La menace est-elle devenue réalité ? Les cas de drones, ces appareils volant sans pilote, qui "frôlent" des avions de ligne se sont multipliés ces derniers mois à travers le monde. Rien que dans les aéroports belges, six incidents de ce type ont eu lieu en 2015 et deux, dont l’un ce lundi, sur les premiers mois de cette année. "Ce ne sont pas des incidents majeurs, explique-t-on chez Belgocontrol, le contrôleur belge du trafic aérien. Il faut savoir que les drones sont indétectables par les radars. Ce sont donc des pilotes qui ont vu ces appareils volant à 100 ou 200 mètres de leurs avions."

Jusqu’ici, aucun avion commercial n’avait été percuté par ce type d’appareil, du moins en Europe. Mais ce dimanche, la donne a sans doute changé et la menace s’est concrétisée. L’équipage d’un Airbus A320 de la compagnie British Airways, qui s’apprêtait à atterrir à l’aéroport de Londres-Heathrow, a prévenu la tour de contrôle qu’un drone avait heurté l’avion lors de son approche finale.

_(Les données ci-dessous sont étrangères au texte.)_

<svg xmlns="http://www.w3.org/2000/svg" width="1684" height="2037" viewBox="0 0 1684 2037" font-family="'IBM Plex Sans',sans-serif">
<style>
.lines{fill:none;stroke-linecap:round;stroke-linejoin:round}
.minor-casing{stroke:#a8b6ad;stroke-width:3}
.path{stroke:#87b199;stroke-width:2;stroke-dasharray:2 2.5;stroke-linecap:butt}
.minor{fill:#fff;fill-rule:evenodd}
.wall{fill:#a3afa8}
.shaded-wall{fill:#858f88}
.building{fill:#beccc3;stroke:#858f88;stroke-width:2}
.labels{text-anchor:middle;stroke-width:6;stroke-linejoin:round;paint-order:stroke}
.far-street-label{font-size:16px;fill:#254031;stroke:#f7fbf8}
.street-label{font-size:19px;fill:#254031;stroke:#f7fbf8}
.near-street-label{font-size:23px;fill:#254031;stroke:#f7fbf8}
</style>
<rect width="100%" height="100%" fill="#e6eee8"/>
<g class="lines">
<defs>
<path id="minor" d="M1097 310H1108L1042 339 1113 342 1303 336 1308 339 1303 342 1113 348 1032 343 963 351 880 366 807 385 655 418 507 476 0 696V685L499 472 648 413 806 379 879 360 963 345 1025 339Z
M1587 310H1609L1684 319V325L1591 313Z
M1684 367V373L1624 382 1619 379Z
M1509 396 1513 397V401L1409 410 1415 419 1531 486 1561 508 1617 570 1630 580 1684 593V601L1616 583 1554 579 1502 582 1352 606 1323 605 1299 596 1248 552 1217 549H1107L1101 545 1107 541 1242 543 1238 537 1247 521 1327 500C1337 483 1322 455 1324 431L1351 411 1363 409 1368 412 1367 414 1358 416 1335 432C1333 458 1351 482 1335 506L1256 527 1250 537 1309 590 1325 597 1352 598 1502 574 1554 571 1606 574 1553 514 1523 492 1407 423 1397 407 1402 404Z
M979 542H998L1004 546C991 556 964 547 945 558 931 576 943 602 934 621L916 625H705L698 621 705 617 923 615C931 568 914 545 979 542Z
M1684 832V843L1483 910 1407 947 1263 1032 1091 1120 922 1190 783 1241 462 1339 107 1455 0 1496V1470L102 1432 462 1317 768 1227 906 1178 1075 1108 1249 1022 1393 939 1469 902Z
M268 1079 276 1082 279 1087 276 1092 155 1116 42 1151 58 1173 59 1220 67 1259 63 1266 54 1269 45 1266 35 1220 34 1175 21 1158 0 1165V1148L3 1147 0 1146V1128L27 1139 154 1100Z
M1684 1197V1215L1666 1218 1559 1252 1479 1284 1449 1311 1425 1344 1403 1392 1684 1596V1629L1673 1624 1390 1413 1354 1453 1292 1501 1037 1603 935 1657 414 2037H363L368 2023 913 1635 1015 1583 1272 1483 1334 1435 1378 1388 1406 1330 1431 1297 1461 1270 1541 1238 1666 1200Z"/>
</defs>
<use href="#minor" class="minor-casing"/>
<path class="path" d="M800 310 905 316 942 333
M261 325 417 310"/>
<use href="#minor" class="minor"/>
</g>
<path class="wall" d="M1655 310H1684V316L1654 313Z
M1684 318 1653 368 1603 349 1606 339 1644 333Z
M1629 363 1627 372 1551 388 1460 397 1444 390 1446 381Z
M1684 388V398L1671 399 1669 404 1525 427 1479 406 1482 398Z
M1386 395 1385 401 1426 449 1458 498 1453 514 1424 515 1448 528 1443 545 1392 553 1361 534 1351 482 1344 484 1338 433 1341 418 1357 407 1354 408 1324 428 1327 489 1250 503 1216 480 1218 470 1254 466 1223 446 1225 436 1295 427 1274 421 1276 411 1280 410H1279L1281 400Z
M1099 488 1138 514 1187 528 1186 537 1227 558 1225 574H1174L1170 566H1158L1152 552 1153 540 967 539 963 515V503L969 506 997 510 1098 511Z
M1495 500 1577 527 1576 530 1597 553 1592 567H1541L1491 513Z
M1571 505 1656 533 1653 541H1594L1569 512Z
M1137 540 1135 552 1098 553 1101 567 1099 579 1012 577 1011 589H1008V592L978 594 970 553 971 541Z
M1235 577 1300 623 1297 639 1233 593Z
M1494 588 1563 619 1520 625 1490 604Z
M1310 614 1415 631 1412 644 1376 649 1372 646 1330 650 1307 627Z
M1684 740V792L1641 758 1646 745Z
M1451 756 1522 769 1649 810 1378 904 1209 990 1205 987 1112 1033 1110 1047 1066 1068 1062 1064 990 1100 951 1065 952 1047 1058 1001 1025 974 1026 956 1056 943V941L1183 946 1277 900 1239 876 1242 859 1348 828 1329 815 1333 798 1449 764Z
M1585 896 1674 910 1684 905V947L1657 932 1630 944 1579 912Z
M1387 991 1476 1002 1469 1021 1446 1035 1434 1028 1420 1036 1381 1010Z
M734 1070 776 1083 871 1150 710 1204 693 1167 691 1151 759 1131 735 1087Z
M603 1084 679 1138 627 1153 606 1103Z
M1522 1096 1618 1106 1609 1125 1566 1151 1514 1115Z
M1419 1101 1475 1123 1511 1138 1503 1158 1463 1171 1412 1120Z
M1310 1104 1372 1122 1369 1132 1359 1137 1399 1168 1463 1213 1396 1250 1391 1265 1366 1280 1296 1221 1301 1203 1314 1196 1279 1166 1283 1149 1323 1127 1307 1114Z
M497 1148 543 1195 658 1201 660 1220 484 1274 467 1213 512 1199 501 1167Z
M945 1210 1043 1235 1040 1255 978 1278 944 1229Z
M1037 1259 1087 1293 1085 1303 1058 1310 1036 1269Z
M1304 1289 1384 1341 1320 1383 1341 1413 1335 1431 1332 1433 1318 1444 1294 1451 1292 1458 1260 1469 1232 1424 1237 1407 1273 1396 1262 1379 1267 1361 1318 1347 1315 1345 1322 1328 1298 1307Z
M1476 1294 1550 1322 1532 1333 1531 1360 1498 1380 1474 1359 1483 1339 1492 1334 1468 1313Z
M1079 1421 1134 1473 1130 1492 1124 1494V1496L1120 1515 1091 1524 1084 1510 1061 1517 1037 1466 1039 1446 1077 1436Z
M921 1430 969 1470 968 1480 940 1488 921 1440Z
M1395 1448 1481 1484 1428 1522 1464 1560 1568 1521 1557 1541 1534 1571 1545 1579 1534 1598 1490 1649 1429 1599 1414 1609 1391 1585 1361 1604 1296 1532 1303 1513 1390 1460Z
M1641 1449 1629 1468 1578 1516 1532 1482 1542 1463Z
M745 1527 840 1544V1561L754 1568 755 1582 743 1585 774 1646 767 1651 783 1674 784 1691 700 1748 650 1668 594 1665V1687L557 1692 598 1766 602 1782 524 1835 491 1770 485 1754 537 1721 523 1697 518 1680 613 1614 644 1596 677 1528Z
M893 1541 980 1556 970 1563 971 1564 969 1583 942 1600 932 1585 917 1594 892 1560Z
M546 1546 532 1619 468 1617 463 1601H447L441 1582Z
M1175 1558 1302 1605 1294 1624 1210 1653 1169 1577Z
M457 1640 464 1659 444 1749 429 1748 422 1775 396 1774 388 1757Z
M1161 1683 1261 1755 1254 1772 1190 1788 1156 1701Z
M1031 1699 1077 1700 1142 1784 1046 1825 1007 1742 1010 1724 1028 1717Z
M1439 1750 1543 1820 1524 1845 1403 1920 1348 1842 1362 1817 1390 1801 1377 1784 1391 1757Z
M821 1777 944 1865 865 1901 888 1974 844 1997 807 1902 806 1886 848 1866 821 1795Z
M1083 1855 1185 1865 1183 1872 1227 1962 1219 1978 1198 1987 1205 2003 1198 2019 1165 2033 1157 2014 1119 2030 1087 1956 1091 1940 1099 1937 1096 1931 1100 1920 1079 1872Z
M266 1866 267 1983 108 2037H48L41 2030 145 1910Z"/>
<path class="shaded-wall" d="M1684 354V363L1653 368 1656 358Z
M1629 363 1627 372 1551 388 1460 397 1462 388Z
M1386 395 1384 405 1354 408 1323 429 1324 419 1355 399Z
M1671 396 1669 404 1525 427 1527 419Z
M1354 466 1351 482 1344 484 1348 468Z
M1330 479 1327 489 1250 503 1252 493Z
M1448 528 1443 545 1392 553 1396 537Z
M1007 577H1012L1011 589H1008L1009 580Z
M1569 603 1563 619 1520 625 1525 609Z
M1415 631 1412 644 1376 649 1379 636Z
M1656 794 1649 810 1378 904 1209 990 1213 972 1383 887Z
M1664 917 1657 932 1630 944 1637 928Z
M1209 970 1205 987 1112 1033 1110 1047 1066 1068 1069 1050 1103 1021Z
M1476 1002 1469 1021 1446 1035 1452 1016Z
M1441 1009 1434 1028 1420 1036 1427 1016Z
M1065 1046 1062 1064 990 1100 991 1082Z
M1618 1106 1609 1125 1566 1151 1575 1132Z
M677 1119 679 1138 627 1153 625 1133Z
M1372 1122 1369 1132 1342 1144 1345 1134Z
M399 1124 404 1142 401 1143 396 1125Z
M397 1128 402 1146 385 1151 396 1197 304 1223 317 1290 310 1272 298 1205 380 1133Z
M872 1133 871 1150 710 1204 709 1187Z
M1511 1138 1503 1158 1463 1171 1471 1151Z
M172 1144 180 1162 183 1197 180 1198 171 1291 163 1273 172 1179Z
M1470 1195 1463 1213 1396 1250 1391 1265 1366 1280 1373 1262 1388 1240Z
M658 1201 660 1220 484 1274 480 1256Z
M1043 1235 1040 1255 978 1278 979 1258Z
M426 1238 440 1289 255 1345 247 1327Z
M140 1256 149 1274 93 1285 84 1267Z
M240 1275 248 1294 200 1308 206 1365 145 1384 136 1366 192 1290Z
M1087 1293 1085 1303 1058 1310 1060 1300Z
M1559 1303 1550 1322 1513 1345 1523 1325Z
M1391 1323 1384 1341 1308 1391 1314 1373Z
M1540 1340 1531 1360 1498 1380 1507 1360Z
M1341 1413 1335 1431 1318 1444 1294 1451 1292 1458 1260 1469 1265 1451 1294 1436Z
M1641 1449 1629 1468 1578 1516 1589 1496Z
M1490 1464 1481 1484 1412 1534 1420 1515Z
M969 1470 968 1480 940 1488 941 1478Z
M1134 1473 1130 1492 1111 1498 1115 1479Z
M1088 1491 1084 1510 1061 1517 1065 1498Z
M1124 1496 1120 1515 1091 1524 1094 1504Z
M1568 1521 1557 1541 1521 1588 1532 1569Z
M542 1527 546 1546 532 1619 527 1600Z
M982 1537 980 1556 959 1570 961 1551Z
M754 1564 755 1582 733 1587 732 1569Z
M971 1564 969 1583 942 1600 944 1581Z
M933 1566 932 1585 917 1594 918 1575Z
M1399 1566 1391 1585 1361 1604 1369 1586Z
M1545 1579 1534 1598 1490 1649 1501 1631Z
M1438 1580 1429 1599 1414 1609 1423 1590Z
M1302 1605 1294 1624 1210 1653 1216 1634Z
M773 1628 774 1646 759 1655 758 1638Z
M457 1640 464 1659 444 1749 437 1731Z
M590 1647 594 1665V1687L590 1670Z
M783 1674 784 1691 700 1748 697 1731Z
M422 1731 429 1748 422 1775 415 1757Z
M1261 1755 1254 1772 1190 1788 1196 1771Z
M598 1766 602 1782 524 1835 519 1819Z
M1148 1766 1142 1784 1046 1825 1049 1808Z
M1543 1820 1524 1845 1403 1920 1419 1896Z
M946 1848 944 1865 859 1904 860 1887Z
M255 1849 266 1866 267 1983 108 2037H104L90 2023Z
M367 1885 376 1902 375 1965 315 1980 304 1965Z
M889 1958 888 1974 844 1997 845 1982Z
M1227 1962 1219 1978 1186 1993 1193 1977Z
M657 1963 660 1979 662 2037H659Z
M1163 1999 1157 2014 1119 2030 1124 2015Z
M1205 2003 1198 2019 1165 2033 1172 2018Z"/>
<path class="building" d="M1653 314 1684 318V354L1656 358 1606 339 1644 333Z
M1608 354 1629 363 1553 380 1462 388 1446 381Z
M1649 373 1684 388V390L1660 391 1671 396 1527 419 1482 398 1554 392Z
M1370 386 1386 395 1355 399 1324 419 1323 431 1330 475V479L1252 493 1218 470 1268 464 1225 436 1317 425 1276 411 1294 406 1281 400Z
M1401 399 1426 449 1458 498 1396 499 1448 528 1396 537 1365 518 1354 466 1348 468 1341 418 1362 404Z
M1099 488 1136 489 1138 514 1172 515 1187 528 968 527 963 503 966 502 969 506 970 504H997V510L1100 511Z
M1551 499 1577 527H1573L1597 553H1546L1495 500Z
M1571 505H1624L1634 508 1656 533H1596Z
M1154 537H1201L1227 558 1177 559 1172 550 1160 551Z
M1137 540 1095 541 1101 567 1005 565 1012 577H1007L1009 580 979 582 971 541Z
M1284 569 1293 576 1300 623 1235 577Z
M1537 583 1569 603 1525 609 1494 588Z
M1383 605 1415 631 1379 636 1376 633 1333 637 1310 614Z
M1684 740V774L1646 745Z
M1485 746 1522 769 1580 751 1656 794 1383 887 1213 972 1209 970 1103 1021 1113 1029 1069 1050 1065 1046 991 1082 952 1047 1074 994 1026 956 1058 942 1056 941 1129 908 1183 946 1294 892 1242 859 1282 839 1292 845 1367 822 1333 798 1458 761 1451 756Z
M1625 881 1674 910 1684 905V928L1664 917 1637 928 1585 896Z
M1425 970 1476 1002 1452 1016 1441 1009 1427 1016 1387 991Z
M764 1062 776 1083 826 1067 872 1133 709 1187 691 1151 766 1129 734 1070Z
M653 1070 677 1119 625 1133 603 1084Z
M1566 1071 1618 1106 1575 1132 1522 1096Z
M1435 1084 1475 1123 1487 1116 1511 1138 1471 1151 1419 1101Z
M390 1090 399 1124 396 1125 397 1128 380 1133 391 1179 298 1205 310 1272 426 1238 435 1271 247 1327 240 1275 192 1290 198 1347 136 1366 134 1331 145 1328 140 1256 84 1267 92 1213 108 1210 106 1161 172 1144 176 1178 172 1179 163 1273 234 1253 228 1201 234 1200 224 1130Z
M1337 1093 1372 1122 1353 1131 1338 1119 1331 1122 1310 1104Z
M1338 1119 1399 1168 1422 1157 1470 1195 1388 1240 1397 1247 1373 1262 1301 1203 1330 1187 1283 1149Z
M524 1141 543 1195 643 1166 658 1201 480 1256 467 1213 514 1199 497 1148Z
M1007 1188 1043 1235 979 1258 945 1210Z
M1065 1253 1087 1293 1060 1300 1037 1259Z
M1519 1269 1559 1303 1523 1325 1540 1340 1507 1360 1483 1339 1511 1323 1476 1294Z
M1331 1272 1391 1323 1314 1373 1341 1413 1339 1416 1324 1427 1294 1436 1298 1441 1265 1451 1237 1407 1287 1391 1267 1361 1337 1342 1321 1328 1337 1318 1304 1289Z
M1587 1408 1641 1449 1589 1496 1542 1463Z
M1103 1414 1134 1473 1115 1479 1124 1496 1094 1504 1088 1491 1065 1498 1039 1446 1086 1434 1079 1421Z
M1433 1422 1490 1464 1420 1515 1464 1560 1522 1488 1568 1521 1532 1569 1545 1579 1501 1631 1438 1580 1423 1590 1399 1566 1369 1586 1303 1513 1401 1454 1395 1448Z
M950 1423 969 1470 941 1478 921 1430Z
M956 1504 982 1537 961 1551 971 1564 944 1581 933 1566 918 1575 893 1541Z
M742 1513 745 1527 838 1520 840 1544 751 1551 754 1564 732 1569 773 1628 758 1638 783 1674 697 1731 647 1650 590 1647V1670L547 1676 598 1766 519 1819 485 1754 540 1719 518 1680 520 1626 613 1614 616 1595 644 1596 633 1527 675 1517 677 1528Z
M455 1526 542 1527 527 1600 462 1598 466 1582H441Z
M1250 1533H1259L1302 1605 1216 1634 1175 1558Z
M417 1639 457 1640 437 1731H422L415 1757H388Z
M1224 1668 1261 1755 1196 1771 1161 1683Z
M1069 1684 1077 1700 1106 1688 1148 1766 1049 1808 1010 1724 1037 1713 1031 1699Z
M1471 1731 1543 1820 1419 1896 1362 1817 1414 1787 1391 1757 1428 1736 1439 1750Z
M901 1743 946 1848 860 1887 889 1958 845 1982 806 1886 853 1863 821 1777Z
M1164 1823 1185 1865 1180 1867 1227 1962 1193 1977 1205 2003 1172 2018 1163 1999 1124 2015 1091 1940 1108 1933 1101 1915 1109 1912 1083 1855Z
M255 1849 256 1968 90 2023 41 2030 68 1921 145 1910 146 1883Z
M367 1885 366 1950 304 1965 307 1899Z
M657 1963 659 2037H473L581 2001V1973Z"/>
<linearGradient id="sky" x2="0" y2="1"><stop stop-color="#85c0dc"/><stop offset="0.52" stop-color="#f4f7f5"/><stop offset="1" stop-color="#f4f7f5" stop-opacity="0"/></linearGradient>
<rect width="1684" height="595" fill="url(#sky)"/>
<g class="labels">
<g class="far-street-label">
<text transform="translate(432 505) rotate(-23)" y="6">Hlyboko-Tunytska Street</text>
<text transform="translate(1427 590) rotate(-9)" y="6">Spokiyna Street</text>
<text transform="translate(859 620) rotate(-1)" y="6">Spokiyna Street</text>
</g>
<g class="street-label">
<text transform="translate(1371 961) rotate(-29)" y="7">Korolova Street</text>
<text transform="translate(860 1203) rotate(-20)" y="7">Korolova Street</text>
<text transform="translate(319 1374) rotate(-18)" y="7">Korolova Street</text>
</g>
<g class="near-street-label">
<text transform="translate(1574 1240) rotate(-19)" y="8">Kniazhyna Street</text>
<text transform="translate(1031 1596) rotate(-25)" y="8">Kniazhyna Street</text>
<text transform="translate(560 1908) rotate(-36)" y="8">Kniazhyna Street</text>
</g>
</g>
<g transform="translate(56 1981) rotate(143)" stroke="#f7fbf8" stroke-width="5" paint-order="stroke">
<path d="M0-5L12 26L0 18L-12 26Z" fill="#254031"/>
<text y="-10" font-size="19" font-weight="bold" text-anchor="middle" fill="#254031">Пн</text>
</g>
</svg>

Fort heureusement, l’atterrissage s’est produit sans autre problème. Après une inspection complète, British Airways a expliqué que l’appareil n’avait subi que de légers dommages au niveau du nez. Deux heures plus tard, l’avion a d’ailleurs redécollé. A noter que la police londonienne n’avait, jusqu’à hier soir, identifié aucun suspect. Aucune épave du drone n’a pu être récupérée.

Un drone peut-il faire exploser un avion ?

Mais les questions et les inquiétudes restent. Selon les spécialistes du secteur, ce type d’incidents est devenu inévitable, vu le succès commercial des drones. En 2015, près de 4 millions de drones "grand public" ont ainsi été vendus à travers le monde. Et, malgré les interdictions, certains n’hésitent pas à "s’amuser" près des aéroports. D’après les autorités locales, une vingtaine de collisions ont ainsi été évitées "de justesse" en l’espace de six mois dans les aéroports britanniques.

Mais une collision de ce type peut-elle entraîner le crash d’un avion ? Aucune étude ne l’affirme pour l’instant et les avis divergent sur la question. Dans la presse britannique, Philippa Oldham, spécialiste du secteur affirme, par exemple, qu’un impact entre un drone et un avion peut potentiellement aller "de rien à l’explosion de l’appareil". Tout serait une question de taille du drone ou, notamment, de l’angle et de la vitesse de l’impact avec l’avion.

Les autorités publiques sont conscientes de ce nouveau danger : les législations ont tendance à se durcir, avec souvent, comme en Belgique, la nécessité de licence pour les drones atteignant une certaine altitude et l’interdiction de survoler certaines zones, dont les aéroports.

"Mais même en mettant des règles strictes, on n’empêchera jamais quelqu’un d’enfreindre la loi, explique un professionnel du secteur. Ce qu’il faut, ce sont aussi des sanctions très lourdes et exemplaires pour les personnes en infraction."

D’après cette même source, la vraie menace concerne surtout l’aviation civile "légère". "Les télévisions deviennent friandes d’images prises via des drones. Imaginez le risque de collision lorsqu’on aura des hélicoptères ou petits avions d’intervention survolant le même site, et à la même altitude, que les drones des télévisions."